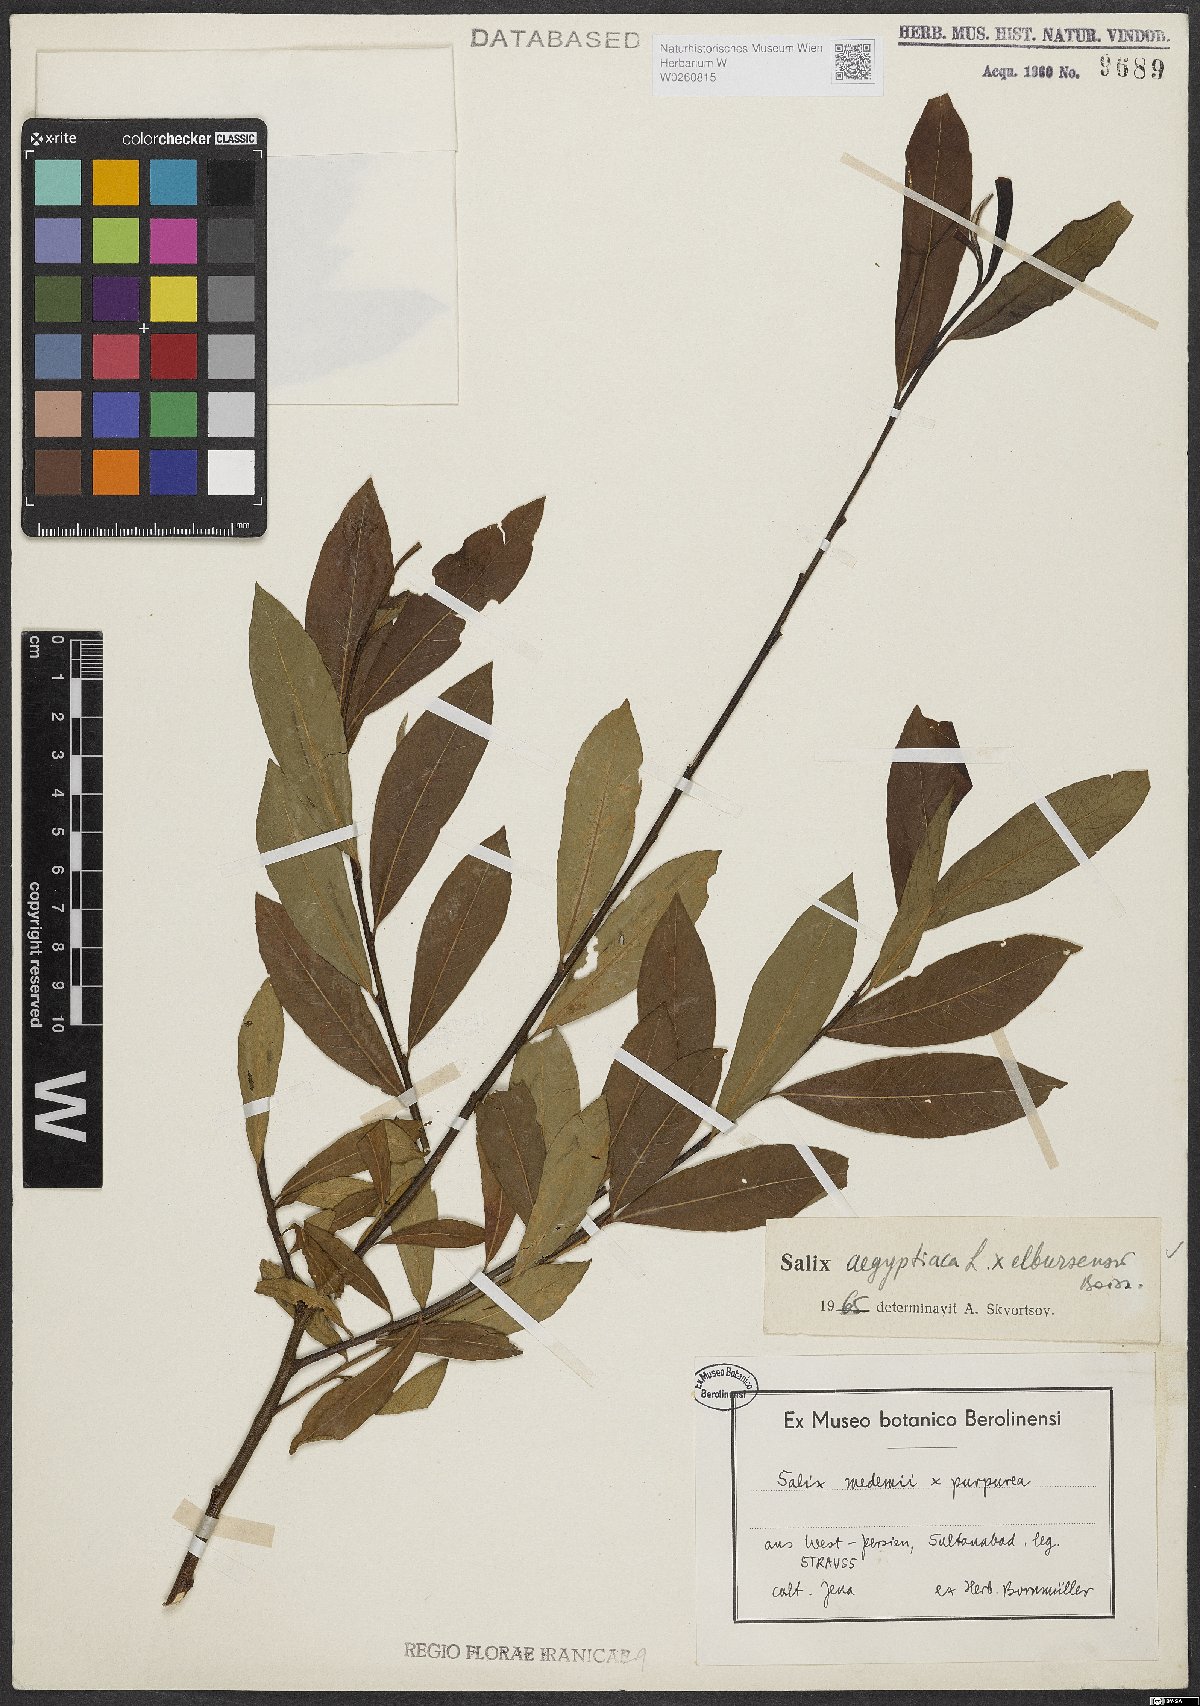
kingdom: Plantae
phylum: Tracheophyta
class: Magnoliopsida
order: Malpighiales
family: Salicaceae
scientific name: Salicaceae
....................
• EXERCISE AIM: Write out the lines in the data above word for word, leaving out the pictures.

• FINAL RESULT:
kingdom: Plantae
phylum: Tracheophyta
class: Magnoliopsida
order: Malpighiales
family: Salicaceae
scientific name: Salicaceae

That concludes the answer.